7. 15 Successors and Assigns. All references in this Agreement to rights or obligations of Ossium with respect to the Products will also be deemed to include permitted successors and assigns of Ossium. All references in this Agreement to rights or obligations of Customer with respect to the Products will also be deemed to include permitted successors and assigns of Customer.
7.16 Debarment. Each Party represents, warrants and covenants to the other Party that it has never been, is not currently, and, during the Term, will not become, a Debarred Entity, Excluded Entity or Convicted Entity. Ossium further warrants and represents that no Debarred Individual, Debarred Entity, Excluded Individual, Excluded Entity, Convicted Individual or Convicted Entity has performed or rendered, or will perform or render, any services or assistance on its behalf relating to activities taken pursuant to this Agreement.
a. A “Debarred Individual” is an individual who has been debarred by the FDA pursuant to 21 U.S.C. §335a (a) or (b) from providing services in any capacity to a person that has an approved or pending drug product application, or an employer, employee or partner of a Debarred Individual.
b. A “Debarred Entity” is a corporation, partnership or association that has been debarred by the FDA pursuant to 21 U.S.C. §335a (a) or (b) from submitting or assisting in the submission of any abbreviated drug application, or an employee, partner, shareholder, member, subsidiary or affiliate of a Debarred Entity.

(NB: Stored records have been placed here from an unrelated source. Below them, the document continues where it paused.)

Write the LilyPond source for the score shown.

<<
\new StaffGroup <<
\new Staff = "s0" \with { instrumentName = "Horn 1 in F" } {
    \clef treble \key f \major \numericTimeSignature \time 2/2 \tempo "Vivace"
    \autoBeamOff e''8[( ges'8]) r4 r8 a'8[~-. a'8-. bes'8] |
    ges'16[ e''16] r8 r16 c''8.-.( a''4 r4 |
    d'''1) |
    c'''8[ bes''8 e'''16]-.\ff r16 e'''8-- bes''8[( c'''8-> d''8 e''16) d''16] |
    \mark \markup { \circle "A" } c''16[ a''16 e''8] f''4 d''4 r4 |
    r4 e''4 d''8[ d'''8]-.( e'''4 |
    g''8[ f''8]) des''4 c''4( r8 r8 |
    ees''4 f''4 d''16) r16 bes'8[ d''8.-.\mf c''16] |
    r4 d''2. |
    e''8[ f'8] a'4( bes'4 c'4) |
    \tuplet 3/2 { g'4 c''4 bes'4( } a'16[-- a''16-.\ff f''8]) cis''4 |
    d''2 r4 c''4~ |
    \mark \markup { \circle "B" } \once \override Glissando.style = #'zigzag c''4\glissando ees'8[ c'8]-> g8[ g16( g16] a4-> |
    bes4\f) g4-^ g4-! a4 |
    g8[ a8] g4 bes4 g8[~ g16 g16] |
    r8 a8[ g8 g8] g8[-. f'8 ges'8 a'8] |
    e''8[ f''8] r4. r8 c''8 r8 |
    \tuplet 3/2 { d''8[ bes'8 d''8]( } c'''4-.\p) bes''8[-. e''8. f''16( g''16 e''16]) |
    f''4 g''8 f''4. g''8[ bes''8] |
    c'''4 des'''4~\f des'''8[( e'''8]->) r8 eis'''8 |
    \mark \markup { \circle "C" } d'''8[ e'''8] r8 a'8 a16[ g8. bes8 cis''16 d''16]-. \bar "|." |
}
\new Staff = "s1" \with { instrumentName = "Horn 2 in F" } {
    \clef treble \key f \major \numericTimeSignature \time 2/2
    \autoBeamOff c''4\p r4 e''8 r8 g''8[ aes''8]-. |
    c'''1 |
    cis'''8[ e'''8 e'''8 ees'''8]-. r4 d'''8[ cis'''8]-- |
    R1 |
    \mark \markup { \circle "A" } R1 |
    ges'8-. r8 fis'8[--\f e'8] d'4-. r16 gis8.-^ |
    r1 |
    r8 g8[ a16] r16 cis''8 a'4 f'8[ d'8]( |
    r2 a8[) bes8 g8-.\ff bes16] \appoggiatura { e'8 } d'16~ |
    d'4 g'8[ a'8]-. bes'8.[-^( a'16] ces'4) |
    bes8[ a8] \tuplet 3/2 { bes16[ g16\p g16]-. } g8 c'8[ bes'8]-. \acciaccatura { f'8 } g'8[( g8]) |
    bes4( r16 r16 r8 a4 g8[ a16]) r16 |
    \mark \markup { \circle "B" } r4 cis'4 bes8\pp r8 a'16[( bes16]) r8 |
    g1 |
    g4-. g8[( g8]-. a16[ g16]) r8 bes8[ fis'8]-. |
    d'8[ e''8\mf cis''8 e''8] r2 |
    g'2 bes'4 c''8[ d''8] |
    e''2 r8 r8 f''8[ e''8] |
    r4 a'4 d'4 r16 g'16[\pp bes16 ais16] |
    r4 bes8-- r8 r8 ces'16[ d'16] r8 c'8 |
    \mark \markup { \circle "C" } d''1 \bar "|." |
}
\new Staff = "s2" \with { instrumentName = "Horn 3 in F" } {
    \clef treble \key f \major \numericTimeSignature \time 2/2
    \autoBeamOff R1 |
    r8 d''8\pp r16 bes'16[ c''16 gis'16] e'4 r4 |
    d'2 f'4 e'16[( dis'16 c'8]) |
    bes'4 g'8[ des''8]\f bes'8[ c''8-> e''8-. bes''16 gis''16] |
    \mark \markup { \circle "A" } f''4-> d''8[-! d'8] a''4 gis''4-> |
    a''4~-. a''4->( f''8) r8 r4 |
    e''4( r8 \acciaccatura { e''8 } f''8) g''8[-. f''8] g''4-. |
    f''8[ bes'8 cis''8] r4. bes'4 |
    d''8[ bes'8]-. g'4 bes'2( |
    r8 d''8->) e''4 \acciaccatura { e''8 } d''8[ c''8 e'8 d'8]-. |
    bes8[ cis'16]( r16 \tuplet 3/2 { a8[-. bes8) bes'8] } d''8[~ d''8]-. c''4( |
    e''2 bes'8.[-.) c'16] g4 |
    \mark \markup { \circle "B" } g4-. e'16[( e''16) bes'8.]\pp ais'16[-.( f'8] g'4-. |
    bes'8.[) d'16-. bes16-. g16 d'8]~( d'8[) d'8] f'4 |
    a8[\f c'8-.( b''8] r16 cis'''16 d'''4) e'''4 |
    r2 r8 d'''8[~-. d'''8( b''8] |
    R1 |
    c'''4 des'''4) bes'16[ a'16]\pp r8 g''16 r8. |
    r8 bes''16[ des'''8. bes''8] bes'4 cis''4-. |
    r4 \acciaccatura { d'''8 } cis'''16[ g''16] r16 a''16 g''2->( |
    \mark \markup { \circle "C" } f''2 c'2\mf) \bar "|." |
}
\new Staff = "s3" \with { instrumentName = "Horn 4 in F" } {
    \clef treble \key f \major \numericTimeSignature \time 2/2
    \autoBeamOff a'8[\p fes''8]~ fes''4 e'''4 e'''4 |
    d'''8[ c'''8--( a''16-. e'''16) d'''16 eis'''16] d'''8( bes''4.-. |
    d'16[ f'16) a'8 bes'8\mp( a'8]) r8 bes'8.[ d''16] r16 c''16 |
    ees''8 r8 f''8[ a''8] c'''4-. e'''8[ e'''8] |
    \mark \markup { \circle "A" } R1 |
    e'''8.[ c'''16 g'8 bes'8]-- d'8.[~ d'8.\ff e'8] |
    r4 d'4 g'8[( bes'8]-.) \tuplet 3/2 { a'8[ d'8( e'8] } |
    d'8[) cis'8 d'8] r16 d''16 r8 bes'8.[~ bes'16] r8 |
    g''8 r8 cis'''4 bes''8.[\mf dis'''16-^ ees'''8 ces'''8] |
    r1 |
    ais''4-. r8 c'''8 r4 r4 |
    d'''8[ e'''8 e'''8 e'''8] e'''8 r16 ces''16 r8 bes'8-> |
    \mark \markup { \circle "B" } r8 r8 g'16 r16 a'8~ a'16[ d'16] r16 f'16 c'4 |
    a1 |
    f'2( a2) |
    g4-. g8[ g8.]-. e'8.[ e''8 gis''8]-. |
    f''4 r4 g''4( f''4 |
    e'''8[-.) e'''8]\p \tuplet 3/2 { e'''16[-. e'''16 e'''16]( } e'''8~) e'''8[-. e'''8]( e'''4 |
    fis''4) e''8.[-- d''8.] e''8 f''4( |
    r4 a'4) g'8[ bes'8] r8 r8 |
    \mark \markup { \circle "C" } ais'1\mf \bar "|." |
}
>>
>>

c. An “Excluded Individual” or “Excluded Entity” is (i) an individual or entity, as applicable, who has been excluded, debarred or suspended by the Office of the Inspector General (OIG/HHS) of the U.S. Department of Health and Human Services, or (ii) is an individual or entity, as applicable, who has been excluded, debarred, or suspended from participating in federal procurement and non-procurement programs, including those produced by the U.S. General Services Administration (GSA).
d. A “Convicted Individual” or “Convicted Entity” is an individual or entity, as applicable, who has been convicted of a criminal offense that falls within the ambit of 42 U.S.C. §1320a – 7(a), but has not yet been excluded, debarred, suspended or otherwise declared ineligible.
e. If any of the foregoing warranties or representations becomes untrue (by way of example only, if a Party or any individual or entity performing services on its behalf hereunder becomes excluded, debarred or suspended after the Effective Date of this Agreement), such Party will immediately notify the other Party and this will constitute grounds for immediate termination by the other Party.